■ **Exercise directions**: Rewrite the lines from the one holding "The task is" through the one holding "Answer: the small lettered sign", inclusive, with every "gray lower cabinet" replaced by "dark base cabinet" and nothing else changed.

■ **Dataset records**:
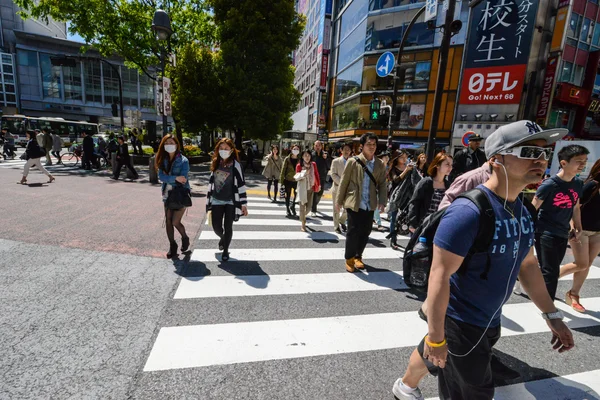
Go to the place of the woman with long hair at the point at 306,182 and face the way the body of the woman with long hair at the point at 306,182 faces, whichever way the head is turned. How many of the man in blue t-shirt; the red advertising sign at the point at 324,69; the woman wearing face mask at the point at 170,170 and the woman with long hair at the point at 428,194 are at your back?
1

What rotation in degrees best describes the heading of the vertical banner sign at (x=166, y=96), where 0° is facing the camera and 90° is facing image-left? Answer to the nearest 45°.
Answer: approximately 0°

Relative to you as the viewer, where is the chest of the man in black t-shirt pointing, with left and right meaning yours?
facing the viewer and to the right of the viewer

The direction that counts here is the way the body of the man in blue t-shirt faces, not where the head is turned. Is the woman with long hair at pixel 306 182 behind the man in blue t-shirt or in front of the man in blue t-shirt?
behind

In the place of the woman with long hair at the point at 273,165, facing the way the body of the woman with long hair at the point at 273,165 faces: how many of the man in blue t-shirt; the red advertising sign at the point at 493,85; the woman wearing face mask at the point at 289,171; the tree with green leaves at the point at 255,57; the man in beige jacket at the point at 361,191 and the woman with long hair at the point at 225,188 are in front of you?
4

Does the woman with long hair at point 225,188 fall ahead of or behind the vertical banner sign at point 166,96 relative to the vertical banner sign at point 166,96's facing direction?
ahead

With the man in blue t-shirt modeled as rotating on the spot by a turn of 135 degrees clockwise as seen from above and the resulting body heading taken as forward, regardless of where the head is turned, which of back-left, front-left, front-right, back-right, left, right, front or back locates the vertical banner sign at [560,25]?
right

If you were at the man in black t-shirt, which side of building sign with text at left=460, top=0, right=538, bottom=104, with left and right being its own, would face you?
front

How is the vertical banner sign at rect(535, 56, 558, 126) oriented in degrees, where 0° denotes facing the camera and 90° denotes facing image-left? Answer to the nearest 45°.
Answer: approximately 45°

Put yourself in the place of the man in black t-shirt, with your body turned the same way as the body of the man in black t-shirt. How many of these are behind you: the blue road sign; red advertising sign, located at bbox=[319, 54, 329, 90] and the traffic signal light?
3

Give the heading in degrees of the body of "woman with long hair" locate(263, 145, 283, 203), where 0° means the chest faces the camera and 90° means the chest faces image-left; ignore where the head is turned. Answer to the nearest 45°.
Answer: approximately 0°

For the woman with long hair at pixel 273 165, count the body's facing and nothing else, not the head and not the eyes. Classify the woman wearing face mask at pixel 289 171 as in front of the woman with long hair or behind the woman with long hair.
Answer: in front

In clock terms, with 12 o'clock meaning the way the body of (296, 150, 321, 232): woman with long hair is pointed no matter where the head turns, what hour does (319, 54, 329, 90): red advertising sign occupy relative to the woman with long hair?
The red advertising sign is roughly at 6 o'clock from the woman with long hair.
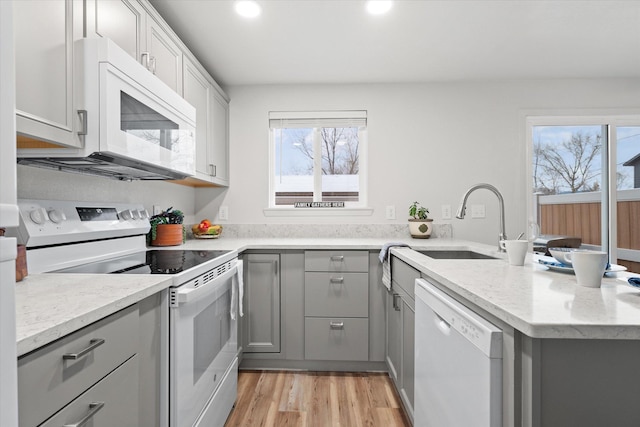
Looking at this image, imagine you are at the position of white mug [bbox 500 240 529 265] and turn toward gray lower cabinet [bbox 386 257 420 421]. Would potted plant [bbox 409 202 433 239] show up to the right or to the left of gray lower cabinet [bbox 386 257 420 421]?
right

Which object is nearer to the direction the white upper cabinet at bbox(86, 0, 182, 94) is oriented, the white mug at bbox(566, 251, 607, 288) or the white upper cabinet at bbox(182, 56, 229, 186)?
the white mug

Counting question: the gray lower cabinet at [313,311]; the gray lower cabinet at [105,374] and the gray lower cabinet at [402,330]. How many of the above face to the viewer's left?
1

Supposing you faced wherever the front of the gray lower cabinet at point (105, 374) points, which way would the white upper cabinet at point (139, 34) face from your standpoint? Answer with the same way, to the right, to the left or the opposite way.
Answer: the same way

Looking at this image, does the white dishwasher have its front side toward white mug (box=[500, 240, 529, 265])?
no

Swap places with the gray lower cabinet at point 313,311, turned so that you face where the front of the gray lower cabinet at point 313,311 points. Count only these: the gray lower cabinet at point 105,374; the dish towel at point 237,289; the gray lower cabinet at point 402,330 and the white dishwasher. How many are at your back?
0

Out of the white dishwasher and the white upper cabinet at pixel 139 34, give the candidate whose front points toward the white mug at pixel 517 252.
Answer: the white upper cabinet

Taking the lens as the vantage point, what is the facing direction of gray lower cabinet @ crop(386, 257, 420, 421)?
facing to the left of the viewer

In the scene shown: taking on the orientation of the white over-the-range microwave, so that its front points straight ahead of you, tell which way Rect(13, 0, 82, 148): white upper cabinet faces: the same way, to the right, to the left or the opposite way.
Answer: the same way

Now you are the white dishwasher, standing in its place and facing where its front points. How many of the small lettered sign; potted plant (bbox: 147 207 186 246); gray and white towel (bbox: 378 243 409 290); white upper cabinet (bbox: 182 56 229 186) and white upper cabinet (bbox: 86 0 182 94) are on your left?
0

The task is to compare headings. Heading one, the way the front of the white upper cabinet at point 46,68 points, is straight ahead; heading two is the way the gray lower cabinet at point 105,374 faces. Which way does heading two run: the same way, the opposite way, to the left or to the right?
the same way

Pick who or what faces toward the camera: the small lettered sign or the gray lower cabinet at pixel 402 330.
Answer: the small lettered sign

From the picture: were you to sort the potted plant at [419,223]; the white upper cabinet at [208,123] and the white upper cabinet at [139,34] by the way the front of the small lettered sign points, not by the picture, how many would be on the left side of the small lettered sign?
1

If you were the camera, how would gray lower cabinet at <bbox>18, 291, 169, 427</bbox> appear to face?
facing the viewer and to the right of the viewer

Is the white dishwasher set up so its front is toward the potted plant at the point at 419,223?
no

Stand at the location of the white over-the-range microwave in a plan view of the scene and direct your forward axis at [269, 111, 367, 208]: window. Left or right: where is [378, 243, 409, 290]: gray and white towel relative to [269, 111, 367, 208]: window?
right

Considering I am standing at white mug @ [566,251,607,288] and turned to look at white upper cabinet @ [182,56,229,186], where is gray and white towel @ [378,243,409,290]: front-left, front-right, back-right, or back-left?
front-right

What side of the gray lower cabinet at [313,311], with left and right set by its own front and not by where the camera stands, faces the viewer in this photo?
front

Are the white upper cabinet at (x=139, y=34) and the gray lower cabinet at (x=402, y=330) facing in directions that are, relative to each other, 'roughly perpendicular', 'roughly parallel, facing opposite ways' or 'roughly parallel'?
roughly parallel, facing opposite ways

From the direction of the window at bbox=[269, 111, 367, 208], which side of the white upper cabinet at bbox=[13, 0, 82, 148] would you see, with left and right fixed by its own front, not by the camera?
left

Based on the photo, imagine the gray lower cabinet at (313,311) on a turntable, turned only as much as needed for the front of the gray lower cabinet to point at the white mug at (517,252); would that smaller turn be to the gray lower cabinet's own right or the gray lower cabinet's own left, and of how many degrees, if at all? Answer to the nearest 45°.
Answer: approximately 45° to the gray lower cabinet's own left
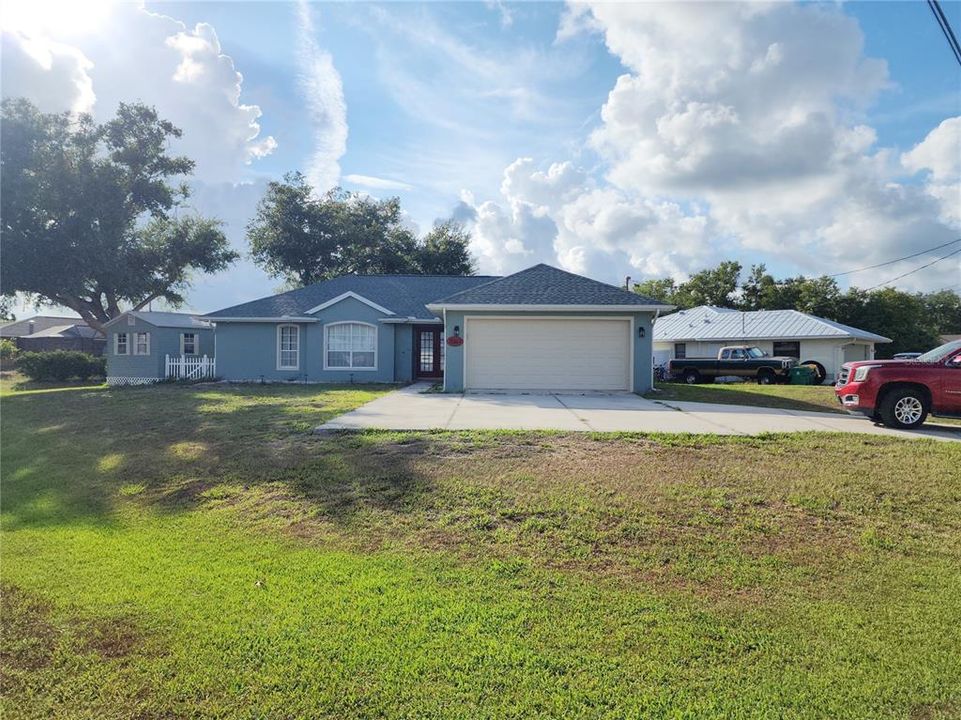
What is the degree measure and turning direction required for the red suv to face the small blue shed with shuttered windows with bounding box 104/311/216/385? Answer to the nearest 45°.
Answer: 0° — it already faces it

■ **The completed task**:
The task is to compare headings. Heading one, the way the front of the white upper cabinet at point 46,68 points, is straight ahead; heading two is the way the dark base cabinet at point 105,374 faces. Which way does heading two run: the same way, the opposite way, to the left or to the right?
the same way

Pick who or what faces toward the camera: the small lettered sign or the dark base cabinet at pixel 402 330.
Answer: the small lettered sign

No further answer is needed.